Monday, August 20, 2007

"The Queen of Mean"

Oliver Stone summed up the 1980s in his movie “Wall Street” with a speech by his corporate-raider protagonist Gordon Gekko (subtly named after a lizard) proclaiming “Greed is good.”

The real-life examplar of the decade died today, Leona Helmsley, who enticed a shy, hidebound real-estate tycoon from his 33-year marriage, became his wife and rapacious business partner, terrorized their employees, draped herself in jewels, posed for their luxury hotel ads, served 18 months in federal prison for cheating on taxes and spent the last years of her life giving money away so that her paid publicist could say as he did today, “She was extremely generous as a philanthropist and she gave tens of millions of dollars to charity right up until the last months of her life.”

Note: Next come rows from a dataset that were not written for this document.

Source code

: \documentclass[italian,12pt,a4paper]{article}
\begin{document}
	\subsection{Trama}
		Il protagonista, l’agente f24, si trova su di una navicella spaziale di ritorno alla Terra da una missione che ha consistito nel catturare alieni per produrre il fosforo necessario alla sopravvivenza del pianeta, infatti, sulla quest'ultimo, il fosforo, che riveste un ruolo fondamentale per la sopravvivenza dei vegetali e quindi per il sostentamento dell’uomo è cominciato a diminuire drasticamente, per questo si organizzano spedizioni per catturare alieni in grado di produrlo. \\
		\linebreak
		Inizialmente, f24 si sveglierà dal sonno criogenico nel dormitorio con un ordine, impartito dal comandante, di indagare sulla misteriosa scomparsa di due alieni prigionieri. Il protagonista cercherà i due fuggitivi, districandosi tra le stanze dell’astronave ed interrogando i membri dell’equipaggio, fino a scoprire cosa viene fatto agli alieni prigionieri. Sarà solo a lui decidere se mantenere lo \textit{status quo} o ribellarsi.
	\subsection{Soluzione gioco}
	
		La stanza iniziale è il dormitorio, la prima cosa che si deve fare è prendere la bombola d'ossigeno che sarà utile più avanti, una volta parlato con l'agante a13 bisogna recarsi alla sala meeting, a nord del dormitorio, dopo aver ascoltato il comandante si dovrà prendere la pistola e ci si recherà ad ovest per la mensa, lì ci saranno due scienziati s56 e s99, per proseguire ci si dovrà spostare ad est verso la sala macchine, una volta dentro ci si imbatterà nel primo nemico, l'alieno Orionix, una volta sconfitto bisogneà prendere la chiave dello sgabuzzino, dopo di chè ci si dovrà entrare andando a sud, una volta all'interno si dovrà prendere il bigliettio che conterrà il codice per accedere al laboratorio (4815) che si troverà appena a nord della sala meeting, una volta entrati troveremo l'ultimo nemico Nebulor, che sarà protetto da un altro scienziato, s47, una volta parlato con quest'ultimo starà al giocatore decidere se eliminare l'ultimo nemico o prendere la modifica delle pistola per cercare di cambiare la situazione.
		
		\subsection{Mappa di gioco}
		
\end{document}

For more than 30 years, I worked in an office edifice that straddled Park Avenue and was known as the New York Central Building. Soon after her marriage, Leona had workmen on scaffolds chipping away the inscribed name and changing it to the Helmsley Building as she cut back on services to increase profits.

Dubbed “The Queen of Mean,” she will be remembered for her own classic expression of the culture of greed: “We don’t pay taxes. Only the little people pay taxes.”

Gordon Gekko couldn’t have said it better.